View the client code

Now let’s review the code that makes this web experience possible!

  1. Select Code at the top of the chat screen. You should see Python code like this:

    Screenshot of the start of the python code for the voice live app.

  2. In lines 17-32 you can see the specific Azure Speech packages imported. Imported packages provide additional functionality and tools - in this case, additional functions and models that compliment the language model used to respond to the conversation text itself. By importing these packages, you can leverage prebuilt, optimized solutions instead of writing everything from scratch, making code more efficient, readable, and maintainable.

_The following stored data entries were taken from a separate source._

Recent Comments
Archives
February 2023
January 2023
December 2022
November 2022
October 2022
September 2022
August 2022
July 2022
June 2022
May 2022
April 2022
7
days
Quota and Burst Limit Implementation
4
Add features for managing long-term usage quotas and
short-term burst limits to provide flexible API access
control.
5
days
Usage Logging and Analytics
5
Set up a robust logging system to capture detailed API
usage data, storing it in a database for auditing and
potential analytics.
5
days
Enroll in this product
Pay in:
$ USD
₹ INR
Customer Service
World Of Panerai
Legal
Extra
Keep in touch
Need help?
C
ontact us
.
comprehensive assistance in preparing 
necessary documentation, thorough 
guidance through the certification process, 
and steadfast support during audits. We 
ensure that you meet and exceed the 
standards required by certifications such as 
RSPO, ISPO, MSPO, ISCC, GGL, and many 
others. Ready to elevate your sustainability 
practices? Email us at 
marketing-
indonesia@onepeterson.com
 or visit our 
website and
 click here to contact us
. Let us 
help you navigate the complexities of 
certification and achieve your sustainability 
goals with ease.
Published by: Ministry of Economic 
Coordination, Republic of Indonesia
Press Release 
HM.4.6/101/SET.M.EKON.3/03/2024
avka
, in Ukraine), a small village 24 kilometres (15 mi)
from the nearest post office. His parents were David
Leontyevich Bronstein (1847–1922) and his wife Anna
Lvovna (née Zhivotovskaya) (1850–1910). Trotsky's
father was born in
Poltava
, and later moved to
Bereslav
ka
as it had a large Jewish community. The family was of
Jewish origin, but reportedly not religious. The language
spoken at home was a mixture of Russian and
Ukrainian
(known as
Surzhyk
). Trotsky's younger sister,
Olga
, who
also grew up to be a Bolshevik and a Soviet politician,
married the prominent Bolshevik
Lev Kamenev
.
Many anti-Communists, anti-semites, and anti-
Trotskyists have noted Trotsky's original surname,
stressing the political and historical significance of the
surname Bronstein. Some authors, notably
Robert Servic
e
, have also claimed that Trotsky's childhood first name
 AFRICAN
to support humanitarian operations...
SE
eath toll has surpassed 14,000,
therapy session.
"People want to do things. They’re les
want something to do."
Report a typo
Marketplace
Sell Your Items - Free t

    Screenshot of the imported packages.

  3. The web live voice assistant is composed of two major functionalities: the Audio Processor and the Voice Assistant. In lines 63-238, you can review the code for the AudioProcessor class to see how it handles real-time audio capture and playback.

    Screenshot of the Audio Processor class.

  4. The BasicVoiceAssistant class begins on line 240. The code in this class uses the VoiceLive Python SDK to handle the events from the VoiceLive connection. Notice how the BasicVoiceAssistant has a dependency on the AudioProcessor class (such as in line 258).

    Screenshot of the Voice Assistant class.

  5. The configurations from the playground settings and your credentials (such as AI voice, model, and instructions) are handled by the global parse_arguments function that starts on line 417.

    Screenshot of parse arguments function.

  6. Click on {X}.env variables at the top of the code screen to your VoiceLive credentials.

    Screenshot of the env variables.

  7. Stitched all together, we can understand what is executed with the main function that starts on line 472:

    • Your Azure credentials are validated (notice how parse_arguments() is saved to the variable args)
    • Your client is created
    • The voice assistant is created (notice how the assistant is created on line 497 by calling the BasicVoiceAssistant)
    • The voice assistant is given code for proper shutdown
    • The voice assistant is started

    Screenshot of the main function

Try it out: Those with a work or school account can click on Open in VS Code for the Web at the top of the code window and follow along with the instructions.

Clean up

If you have finished exploring Microsoft Foundry, delete any resources that you no longer need. This avoids accruing any unnecessary costs.

  1. Open the Azure portal at https://portal.azure.com and select the resource group that contains the resources you created.
  2. Select Delete resource group and then enter the resource group name to confirm. The resource group is then deleted.